To some, when you look around the ballpark and see the names of past Indians players such as Bob Feller, Bob Lemon, and Larry Doby, you may think of that as a forgotten era long ago.
But at 90-years-old, Hal talks about it like it was just yesterday. Those were his teammates, and those were his playing days, and Lemon and Feller were just some of the great pitchers he caught for.
When Hal talks about baseball, you feel like you’re peering through a window into his mind and can see a glimpse of the life he got to live. His grandsons and daughter tell his stories with just as much passion, too.
Like a story about when he played for the Indians on the 1954 team and caught an inning in game three of the World Series. Or a story like the one when he hit a home run that may have been foul so both sides settled on a ground-rule triple.
Or the story about how he earned his spot in the bigs was by playing hooky for a day so he could tryout for the Indians during his junior year of high school.
That one innocent day of hooky turned into a handshake deal between Naragon’s father and the organization with a promise that Hal would finish high school.

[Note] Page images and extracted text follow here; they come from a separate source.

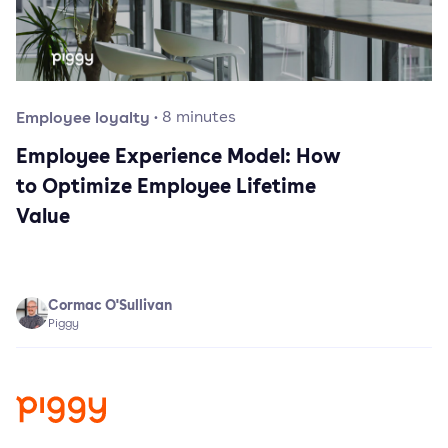
Employee loyalty
·
8
minutes
Employee Experience Model: How
to Optimize Employee Lifetime
Value
Cormac O'Sullivan
Piggy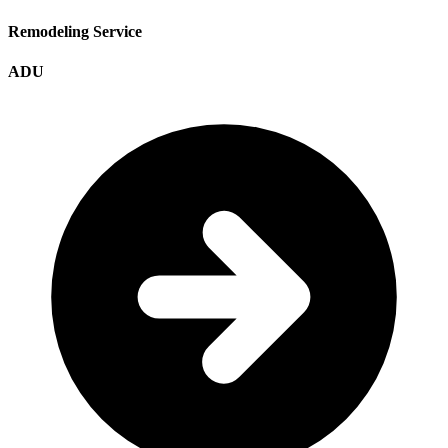
Remodeling Service
ADU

When he graduated, the Indians organization, true to their word, signed him to his first contract.
Beginning his career in 1947, and making it to the bigs in 1951, Hal played roughly 10 years in the league. He was the backup catcher for the Tribe in 1951 and then gave up the ‘52 and ‘53 years of his career for military service. He resumed his playing days in the same role for the club between 1954-1959.

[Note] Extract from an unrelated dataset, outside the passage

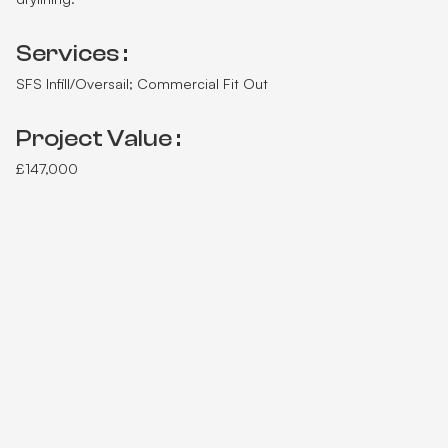
Services :
SFS Infill/Oversail; Commercial Fit Out
Project Value :
£147,000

Hal would go on to play for the Washington Senators when his time in Cleveland came to an end, which soon after became the Minnesota Twins. He was a bullpen coach for the team in 1965 when the Twins won the American League Pennant but were defeated by the Los Angeles Dodgers in game seven of the World Series.
Following his years in Minnesota, Hal become a bullpen coach for the Detroit Tigers and was a part of the 1968 team that ended the year with a championship. In total, his playing and coaching career spanned over 20 years.
And, speaking of that championship, to this day, the Tigers World Series Champions ring sits just above another important piece of hardware, which would be Hal’s wedding band. Joanne, his wife of over 70 years and counting, has been his best teammate since high school.
Those days, these stories may seem like a fantasy world, and almost as if they are too good to be true. And maybe looking back, in a way, they sort of were when times were simpler.
But as former Tigers reliever Jon Warden told me, while maybe the players have changed and while maybe the money has changed, “The bases are still 90 feet apart and the mound is still 60 feet and 6 inches.”
You’d think that making the big leagues would be your reigning accomplishment in life, but looking back, and when talking with former players like Warden, he says, “Maybe you don’t miss the playing as much, but you miss the guys. You miss the camaraderie.”
On days where everyone can get together and reminisce, you can see exactly what he is talking about. You can see how close teammates can really get, and still be, after decades. This was evident as, in addition to Warden, the likes of Rich Rollins, Garry Roggenburk, and Joe Nossek were talking among one another — whether they played together or not. A chat on the phone with “Mudcat Grant” even happened among former teammates while gathered in the suite on Wednesday afternoon.
You can see how the importance of building relationships, maybe similar to the one the guys currently wearing the hometown uniform are aspiring to do, can take you the distance and maybe make you a champion. You can see how the Indians organization treats one of their own — by providing a limo ride and suite for a family that dedicated their lives to the game.
And while one might think that for Hal, being born and raised in Ohio and playing professional ball for his hometown organization was the dream, you can tell, while that was important, it was really just the catalyst that brought the people around him together today. Because as his daughter, grandkids and spouses, great-grandkids, former players, friends, and family gathered around — one thing is for certain. Without baseball, none of this would be possible.
On a day where you celebrate the life and career of an amazing person, and one that I am fortunate enough to call my great uncle, it didn’t matter what the standings were, and it didn’t matter what the score was, either. All that mattered was that we were under one roof, given the opportunity by the game that started it all, and together we could enjoy a beautiful day for a ballgame.